= 1993 Labour Party Shadow Cabinet election =

Interparty election

Elections to the Labour Party's Shadow Cabinet took place in October 1993, at the beginning of the 1993/1994 session of parliament. Under the rules then in effect, the Commons members of the Parliamentary Labour Party elected 18 members of the Official Opposition Shadow Cabinet, who were then assigned portfolios by the leader. The Commons members of the PLP separately elected the Chief Whip, and the Labour peers elected the Leader of the Opposition in the House of Lords. In addition, the Leader of the Labour Party and Deputy Leader (John Smith and Margaret Beckett, respectively) were members by virtue of those offices. The 18 elected members of the Shadow Cabinet were the ones with the largest number of votes. Beginning with this election, MPs were required to vote for at least four women, but women were no longer guaranteed three places in the Shadow Cabinet.

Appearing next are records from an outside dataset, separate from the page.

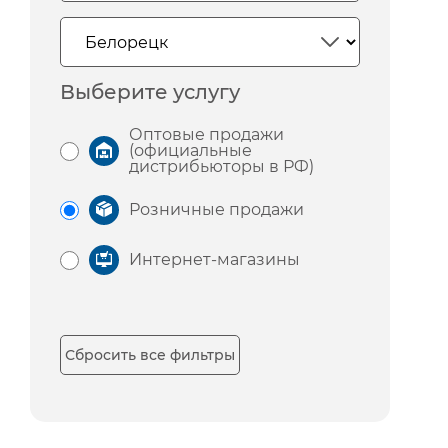
Выберите услугу
Оптовые продажи
(официальные
дистрибьюторы в РФ)
Розничные продажи
Интернет-магазины
Сбросить все фильтры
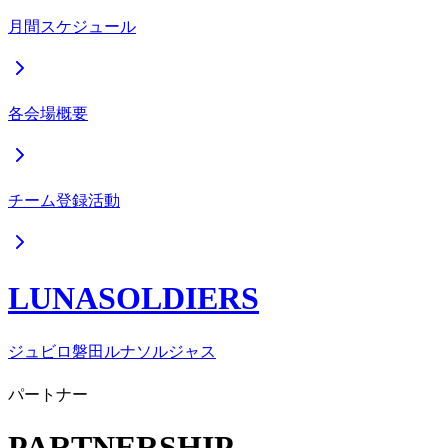
月間スケジュール
各会場概要
チーム登録活動
LUNASOLDIERS
ジュビロ磐田ルナソルジャス
パートナー
PARTNERSHIP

| Colour key | Retained in the Shadow Cabinet |
Joined the Shadow Cabinet
Voted out of the Shadow Cabinet

| Rank | Candidate | Constituency | Votes |
|---|---|---|---|
| 1 | Robin Cook | Livingston | 177 |
| 2† | Frank Dobson | Holborn and St Pancras | 163 |
| 2† | John Prescott | Kingston upon Hull East | 163 |
| 4 | Gordon Brown | Dunfermline East | 160 |
| 5 | Mo Mowlam | Redcar | 156 |
| 6 | Tony Blair | Sedgefield | 142 |
| 7 | David Clark | South Shields | 133 |
| 8 | Jack Straw | Blackburn | 130 |
| 9 | Chris Smith | Islington South and Finsbury | 124 |
| 10 | Michael Meacher | Oldham West | 122 |
| 11† | Ron Davies | Caerphilly | 121 |
| 11† | Donald Dewar | Glasgow Garscadden | 121 |
| 13 | Tom Clarke | Monklands West | 120 |
| 14 | Ann Taylor | Dewsbury | 116 |
| 15† | Joan Lestor | Eccles | 110 |
| 15† | George Robertson | Hamilton | 110 |
| 17† | David Blunkett | Sheffield Brightside | 107 |
| 17† | Jack Cunningham | Copeland | 107 |
| 19† | Ann Clwyd | Cynon Valley | 104 |
| 19† | Joyce Quin | Gateshead East | 104 |
| 21 | Clare Short | Birmingham Ladywood | 101 |
| 22 | Harriet Harman | Peckham | 99 |
| 23 | Tony Lloyd | Stretford | 95 |
| 24 | Gavin Strang | Edinburgh East | 90 |
| 25 | Irene Adams | Paisley North | 88 |
| 26 | Kevin McNamara | Kingston upon Hull North | 87 |
| 26 | Dawn Primarolo | Bristol South | 87 |
| 28 | Gwyneth Dunwoody | Crewe and Nantwich | 82 |
| 39 | Mildred Gordon | Bow and Poplar | 81 |
| 30 | Derek Fatchett | Leeds Central | 78 |
| 31 | Stuart Bell | Middlesbrough | 75 |
| 32 | Maria Fyfe | Glasgow Maryhill | 70 |
| 33 | Chris Mullin | Sunderland South | 69 |
| 34 | Alun Michael | Cardiff West | 63 |
| 35 | Llin Golding | Newcastle-under-Lyme | 62 |
| 36 | Alistair Darling | Edinburgh Central | 60 |
| 37 | Henry McLeish | Central Fife | 56 |
| 38 | John Marek | Wrexham | 48 |
| 39 | Joan Ruddock | Lewisham Deptford | 47 |
| 40 | Tony Banks | Newham North West | 46 |
| 41† | Kate Hoey | Vauxhall | 40 |
| 41† | Rhodri Morgan | Cardiff South and Penarth | 40 |
| 43 | John Garrett | Norwich South | 43 |
| 44 | Graham Allen | Nottingham North | 29 |

† Multiple candidates tied for position.